Last week India said its foreign secretary would not meet with her Pakistani counterpart as scheduled on Monday because of plans by Pakistan to consult separatists from the border state of Jammu and Kashmir ahead of the meeting.
The cancellation dashed any hopes of near-term peace deliberations, chances of which had risen after Pakistani Prime Minister Nawaz Sharif attended the inauguration of Indian Prime Minister Narendra Modi about three months ago.
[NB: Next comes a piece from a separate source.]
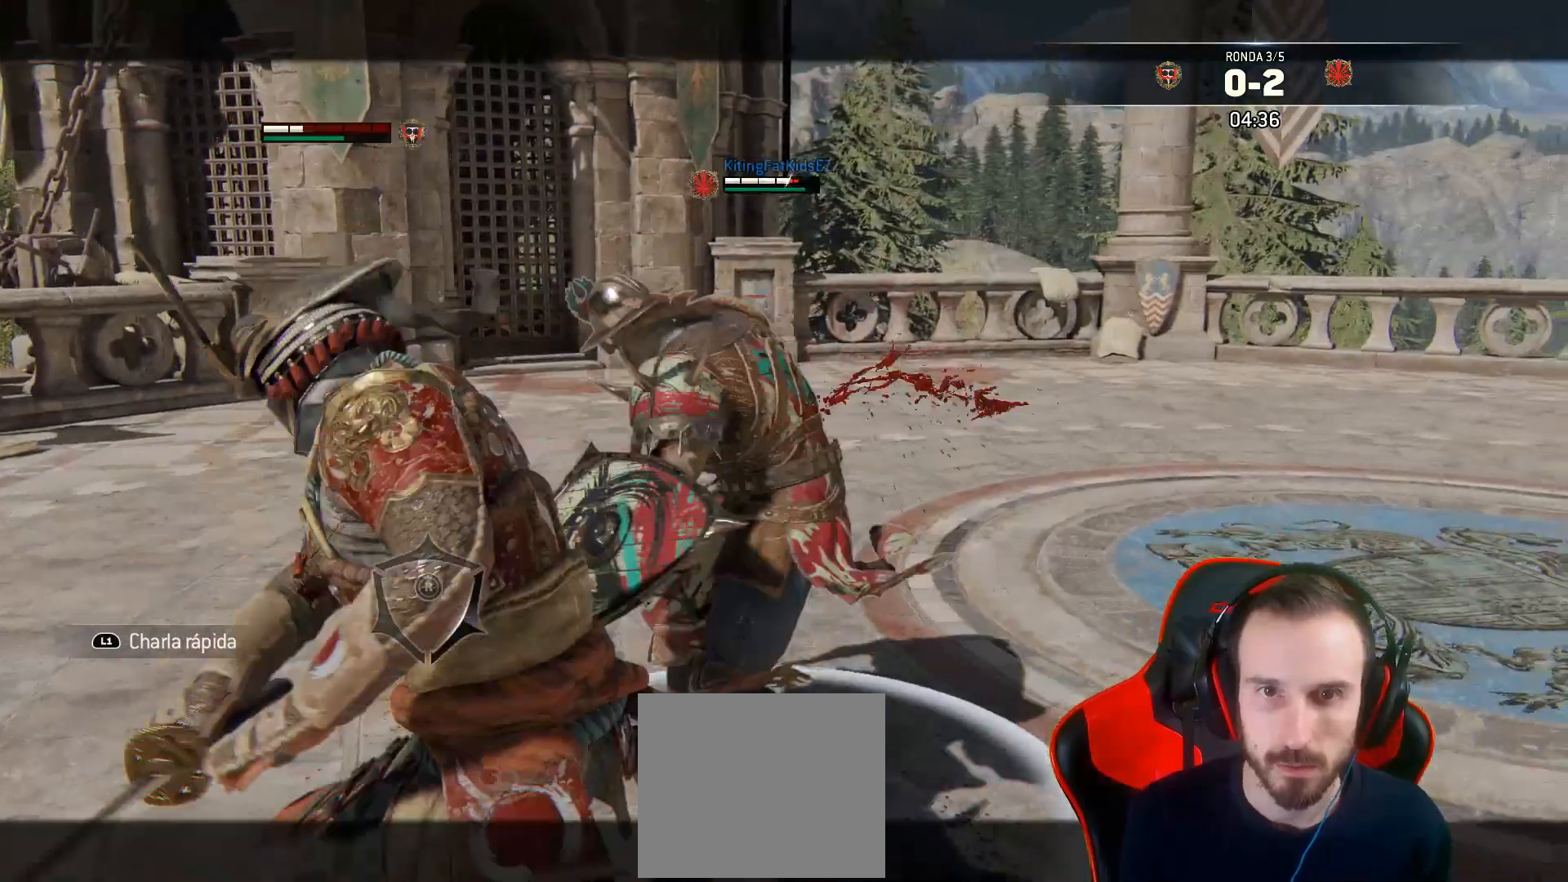
{"dt_ms": 500, "buttons": ["SQUARE", "L2", "L3"], "left_stick": "up", "right_stick": "center", "events": [[67, "L3", "up"], [67, "left_stick", "right"], [67, "right_stick", "center"], [167, "L3", "down"], [200, "SQUARE", "down"], [200, "left_stick", "up"], [233, "SQUARE", "up"], [300, "SQUARE", "down"], [350, "SQUARE", "up"], [400, "SQUARE", "down"]]}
The Himalayan region of Kashmir has been a bone of contention between India and Pakistan since both countries became independent in 1947. They have fought three wars and came close to a fourth in 2001 and there have been regular clashes on the Line of Control that divides Indian- and Pakistan-controlled Kashmir.
Giving ammunition to hawks on both the sides against resuming talks, firing across the border has picked up.
According to India’s Defense Ministry, there have been 70 ceasefire violations by Pakistan in Jammu and Kashmir since Modi took over.
“Pakistani troops violated ceasefire again today and restored to heavy firing targeting 22 Border Security Force (BSF) posts,” BSF Inspector General for Jammu frontier, Rakesh Sharma, told Reuters.
Sharma said two people were killed on Saturday and four were injured, including a BSF man. “We gave them befitting reply causing equal casualties on their side,” he said.
The Pakistan army’s press office did not reply to calls seeking comment. But Pakistani military sources said on Saturday night that in July and August India’s BSF had committed 23 ceasefire violations by resorting to unprovoked firing.
Pakistani media reported on Sunday that three people were killed and 11 injured in “unprovoked firing” by Indian troops.
BSF says Pakistani troops are firing to give cover to the militants for infiltration into Indian territory.
A senior Indian army officer said that they have foiled 15 infiltration attempts this month in which 10 militants and two Indian soldiers were killed.
The latest firing has forced 1,000 border residents to flee to safer locations, a senior Jammu and Kashmir bureaucrat said.
“Our contingency plans are in place to provide all possible relief to people who might move out of their villages if tensions escalate,” said Shantmanu, divisional commissioner of Jammu district.